Di kota inilah Presiden Hadi membangun kembali kekuatannya. Sebelumnya, kelompok Houthi menawarkan dewan pemerintahan bersama kepada Presiden Hadi, tapi ditolak. Kelompok militer Houthi bahkan telah membubarkan parlemen pemerintahan Presiden Hadi.

Kelompok Houthi tak berhenti di Sanaa. Mereka merangsek ke Kota Aden untuk menguasai Pangkalan Udara al-Anad yang sebelumnya sempat menjadi pusat komando serangan drone AS. Rabu (25/3) lalu menjadi puncak laju serangan kelompok Houthi dengan merebut Pangkalan Udara al-Anad yang membuat Presiden Hadi menyelamatkan diri ke tempat persembunyian.

Di titik inilah, Arab Saudi yang merupakan sekutu Presiden Hadi sebagai sama-sama beraliran Suni mengambil peran.

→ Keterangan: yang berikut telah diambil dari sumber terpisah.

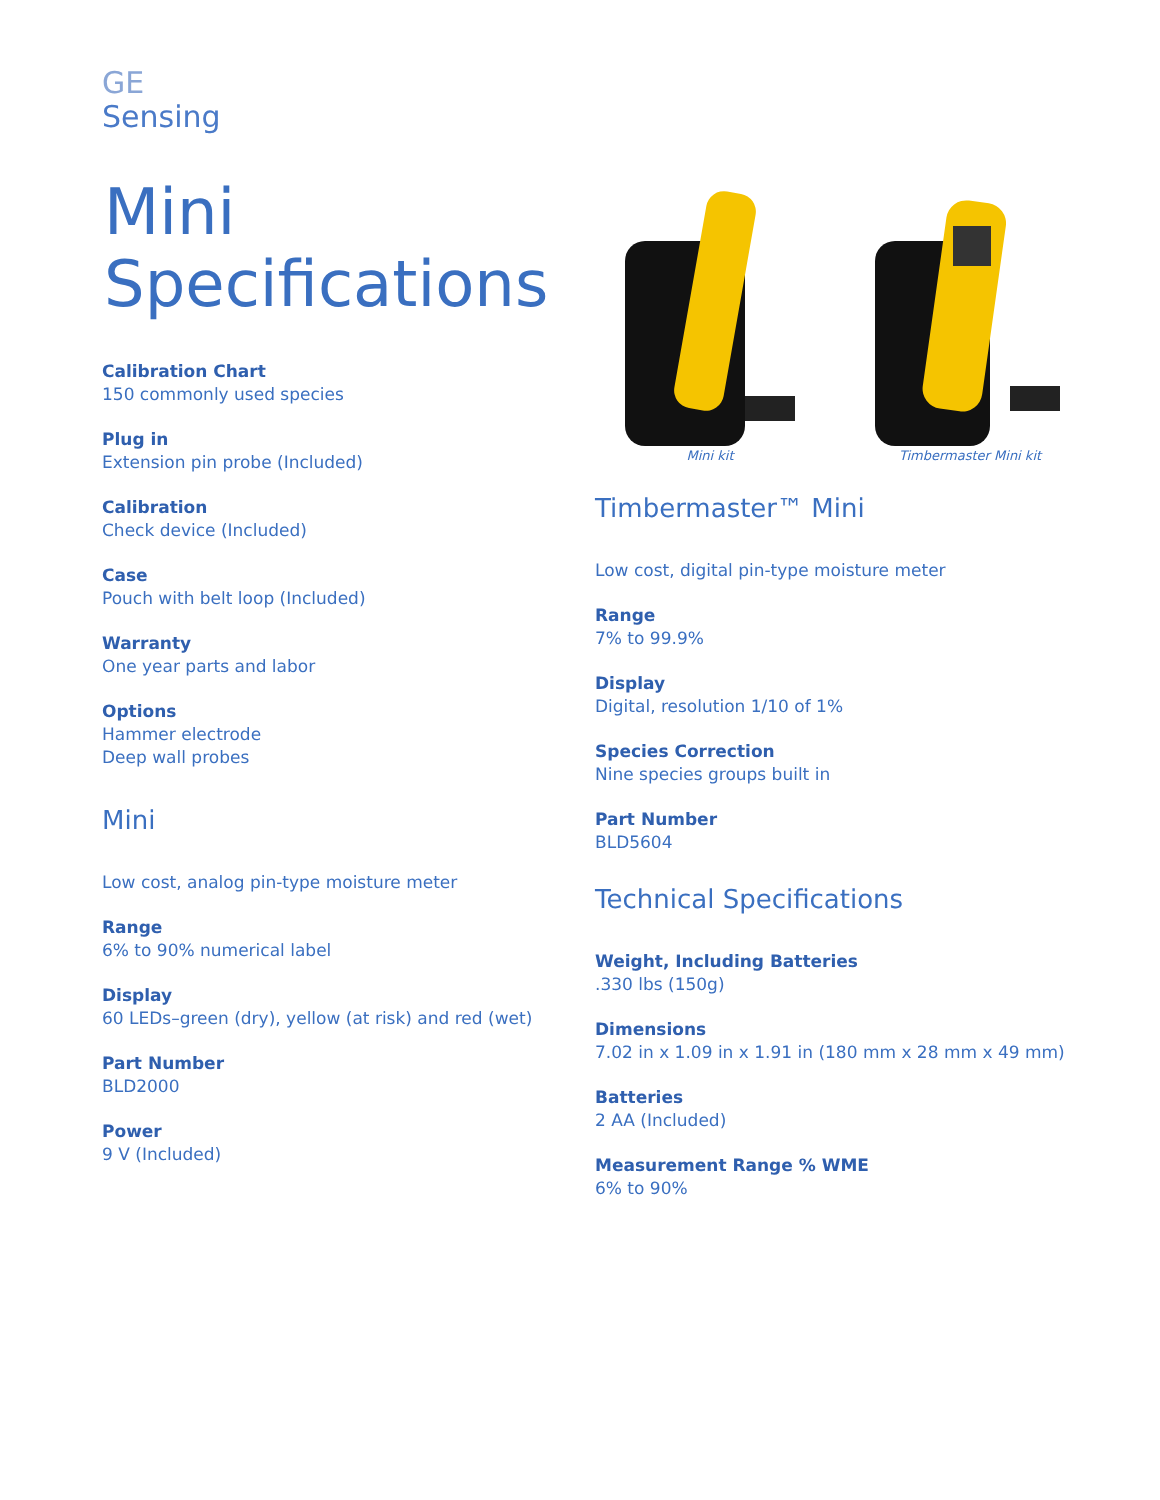GE
Sensing
Mini
Specifications
Calibration Chart
150 commonly used species
Plug in
Extension pin probe (Included)
Calibration
Check device (Included)
Case
Pouch with belt loop (Included)
Warranty
One year parts and labor
Options
Hammer electrode
Deep wall probes
Mini
Low cost, analog pin-type moisture meter
Range
6% to 90% numerical label
Display
60 LEDs–green (dry), yellow (at risk) and red (wet)
Part Number
BLD2000
Power
9 V (Included)
Mini kit Timbermaster Mini kit
Timbermaster™ Mini
Low cost, digital pin-type moisture meter
Range
7% to 99.9%
Display
Digital, resolution 1/10 of 1%
Species Correction
Nine species groups built in
Part Number
BLD5604
Technical Specifications
Weight, Including Batteries.330 lbs (150g)
Dimensions
7.02 in x 1.09 in x 1.91 in (180 mm x 28 mm x 49 mm)
Batteries
2 AA (Included)
Measurement Range % WME
6% to 90%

Kelompok Houthi merupakan penganut aliran Syiah Zaydiyyah, yang memiliki sedikit persamaan dengan aliran Syiah di Iran, Irak, atau Lebanon meski punya kesamaan dalam hal doktrin tentang imamah. Adapun mayoritas penduduk Yaman merupakan penganut aliran Suni. Iran sendiri membantah keterlibatannya mendukung Houthi dalam konflik politik di Yaman.

Jika ditelusur lebih jauh ke belakang, konflik di Yaman tak lepas dari perebutan kekuasaan oleh para elite. Sebelum Presiden Hadi berkuasa, Ali Abdullah Saleh merupakan presiden yang lebih dahulu berkuasa selama puluhan tahun. Euforia Arab Spring di Timur Tengah juga menggoyang pemerintahan Presiden Saleh, yang akhirnya dimakzulkan, dan Hadi kemudian menjadi presiden.

Namun, Saleh tidak tinggal diam dalam konflik politik ini. Kelompok Houthi yang banyak menguasai wilayah selatan Yaman dan merupakan minoritas, dipanas-panasi oleh Saleh. Di sinilah peran mantan presiden Saleh dan loyalisnya memanfaatkan momentum ketidakstabilan politik.

Terlepas dari persoalan internal politik di antara para elite Yaman, serangan koalisi Saudi terhadap kelompok Houthi yang kemudian juga memunculkan sentimen sektarian, jelas membuat kekhawatiran komunitas internasional. Terbayang di depan mata konflik Suriah yang sudah berjalan tiga tahun terakhir, tapi hingga kini pun tak ada tanda-tanda meredup. Jangan sampai Yaman menjadi ladang konflik tak berujung, seperti halnya Suriah.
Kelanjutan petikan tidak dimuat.